LA DRAGUE
17 janvier 2021, 09:38
LA DRAGUE.

Autant parler de chemin du calvaire, ou du combattant.
Nous sommes dans les années où certaines libertés étaient proscrites comme s’afficher en public avec sa prétendue.
Au début, le contact entre une jeune fille ou un jeune garçon pas encore très épris, passait bien souvent par un ou une porte parole, un ami ou amie de l’un ou de l’autre. Parfois, le billet doux, un petit poème, comme au 18 ieme siécle était remis à la pressentie par le ‘pressenteur’.
Les occasions à cette époque n’étaient pas rares pour parler à une jeune fille, lors d’une surboum, dans un café mais tjs entourés d’amis mais en couple seul, au cinéma tjs en groupe, le jeune homme cherchait tjs un moyen pour s’asseoir dans l’obscurité prés de celle qui a attiré son regard. Et cela pour lui faire comprendre, qu’il a peut être le beguin pour elle. Le jeune ne devait jamais lancé son bras derrière le fauteuil de la jeune fille. Dans tous les cas, l’approche ne se faisait jamais en tête en tête, il fallait que témoins, des amis soient là. Afin d’éviter les malentendus car si une jeune fille osait s’afficher, deux ou trois fois en pleine avenue avec un garçon, et que l’un de ses frères ou son père s’en percevait par hasard, la jeune fille encourait réprimande et surtout plus de sortie avec ou sans ses amis. L’honneur de la famille était en jeu, façon à la sicilienne.
Lors des bals, ou surboums, la jeune fille qui dansait avec un garçon posait tjs ses bras en avant, coudes repliés, faisant ainsi barrage à toutes tentatives de rapprochement de l’autre. Caresser le dos était mal ressentie par la jeune fille, et là, un arrêt brusque du slow, sans explication, les limites ayant étaient franchies le coupable n’aura plus les faveurs de la jeune fille. L’atouqa.
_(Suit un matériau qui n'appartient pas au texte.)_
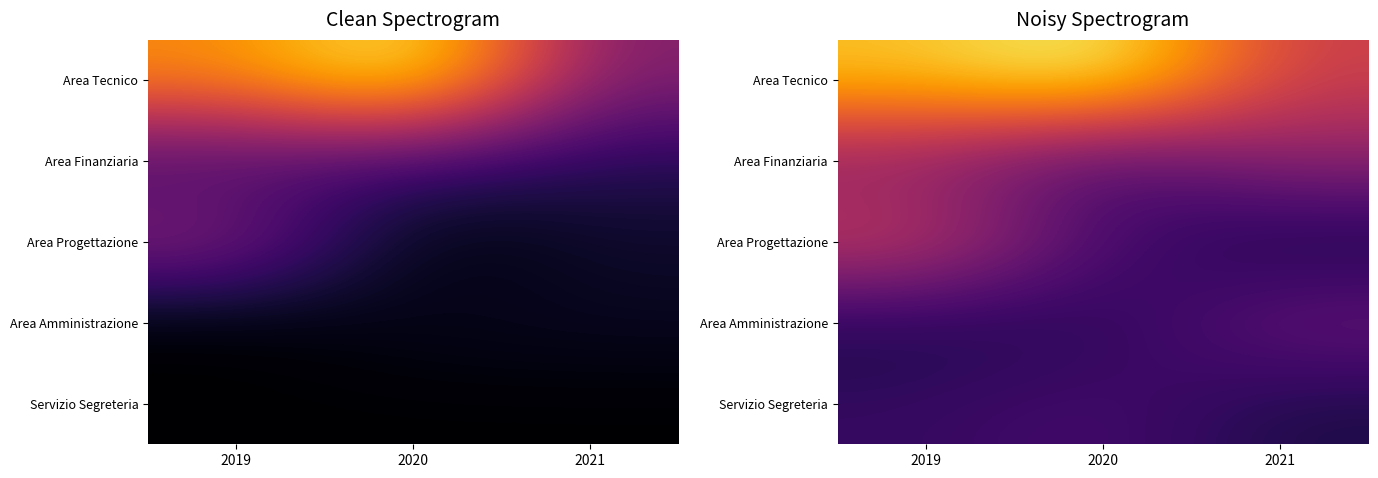

What is the sum of all Area Finanziaria values?

458.0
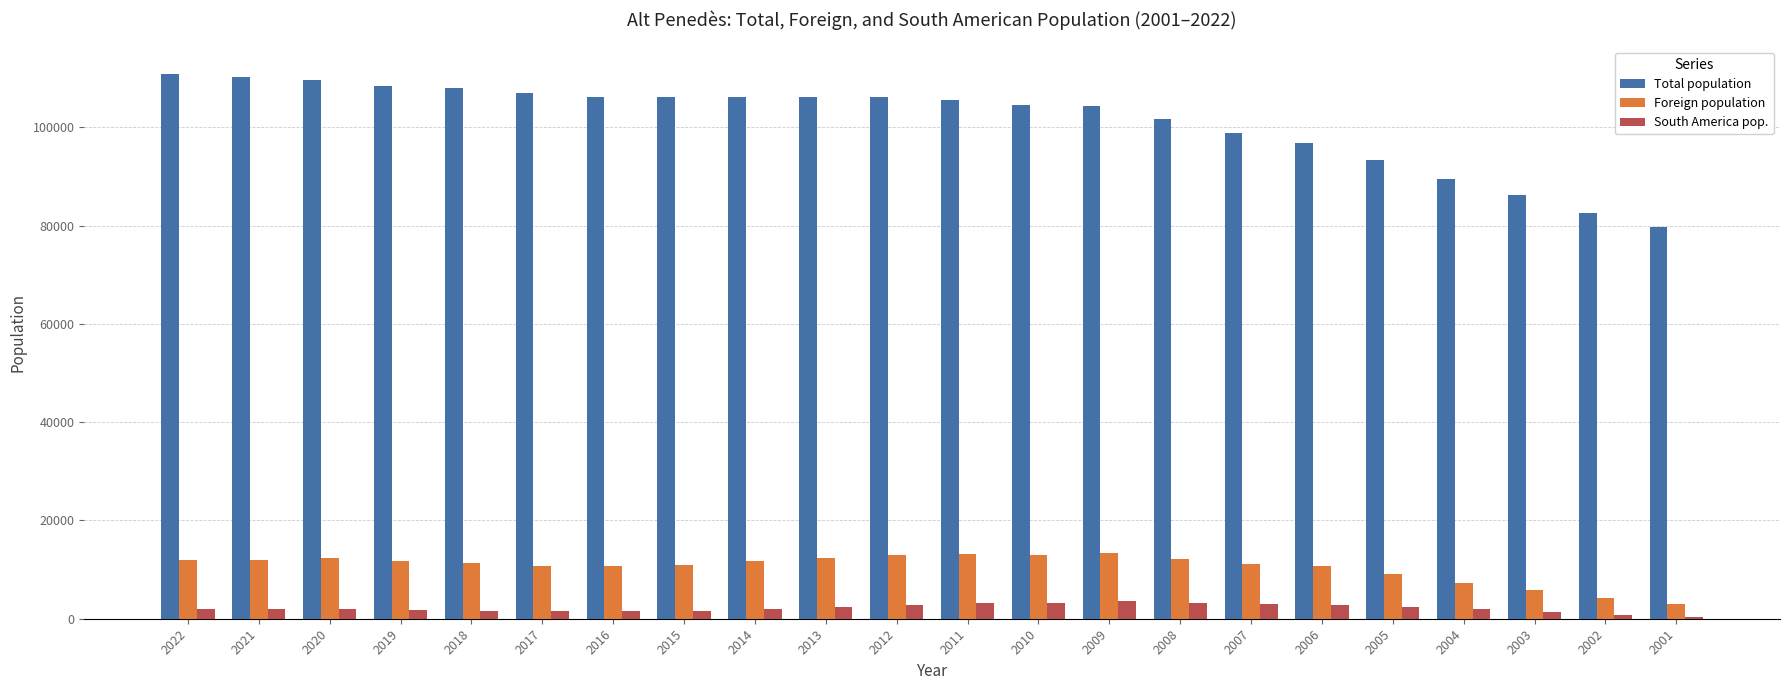

What is the difference between the South America pop. values at 2009 and 2018?

1968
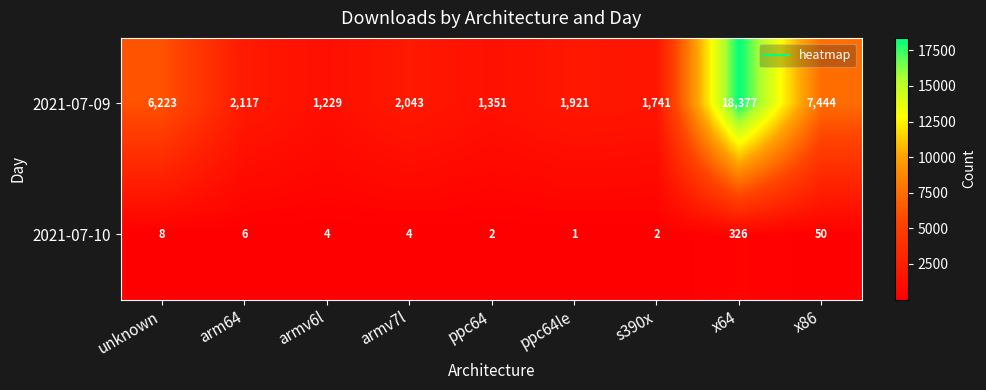

What is the sum of all 2021-07-10 values?

403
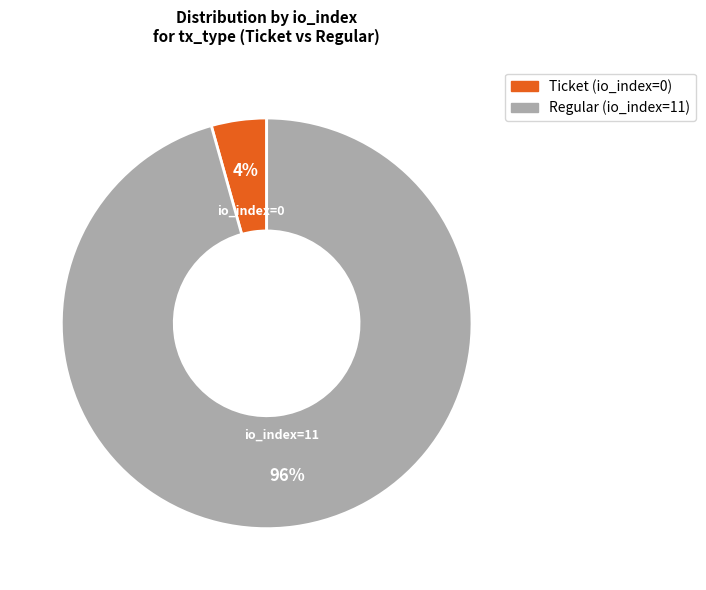

Rank the categories by value from highest to lowest.

Regular (io_index=11), Ticket (io_index=0)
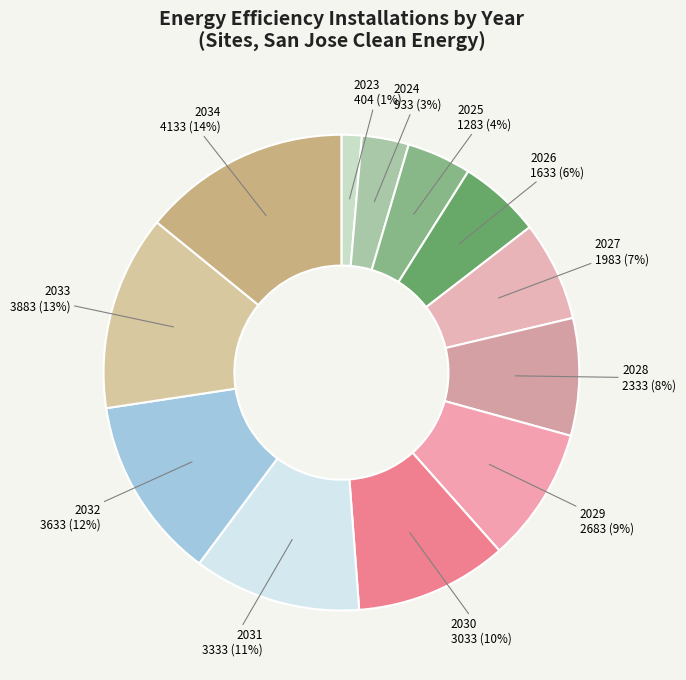

Rank the categories by value from lowest to highest.

2023, 2024, 2025, 2026, 2027, 2028, 2029, 2030, 2031, 2032, 2033, 2034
Comme je le disais plus haut, l’intermédiaire ou le messager, ou messagère, s’obligeait de porter la bonne parole à la jeune fille. Ca pouvait durer deux ou trois mois avant que le premier baiser s’échange dans un lieu sur, à l’abri des voyeurs sinon la rumeur aura vite fait le tour du patelin et là, ‘la guillotine ‘ tranchera nette les rumeurs et les commérages. Ici, je parle de familles non émancipées dans ces libertinages juvéniles, d’adolescents.
Chez d’autres familles, par exemple dites ‘bourgeoises’ le problème ne se posait pas, puisque les riches s’entendent bien entre riches et les alliances se faisaient sur les noms des familles. Bent Castro, Bent Chiche, ould Cardozzo etc.. Mais lorsqu’on s’appelle BCHIRI, OU FEYET EL ZARBOUY ( la famille RAT) la surveillance de la jeune fille devenait un chemin de croix pour la jeune fille. Il était hors de questions que Giséle Fartouq fréquente le fils de Bourass, tant que les deux familles n’ont pas convenues de promesses pour autoriser Giséle à sortir avec le CHOUILEM et attention sous la surveillance d’un frère ou d’un sœur, bref, du chaperon.
Dans les années 70 et suivantes, on parle de drague, les mentalités ont changés, mais il fallait tjs être discrets, s’embrasser en public était très mal vu, dans une boum, les baiser furtifs dans l’obscurité étaient courants et les bras protecteurs tombaient qd l’amour prend sa place dans les deux cœurs. Les corps s’enlaçaient et dire le mot ‘...Je t’aime Chloé… !’ Était dur à prononcer. Pour gagner les faveurs de la jeune fille, il fallait user de beaucoup de tact pour la mériter. Coucher, ou monter au lit avec sa dulcinée était considéré comme un grand déshonneur chez les familles modestes. LA HONTE. La réputation de la jeune fille sera entachée pour longtemps sauf s’il y a fiançailles et mariages. Baba aand ou bou.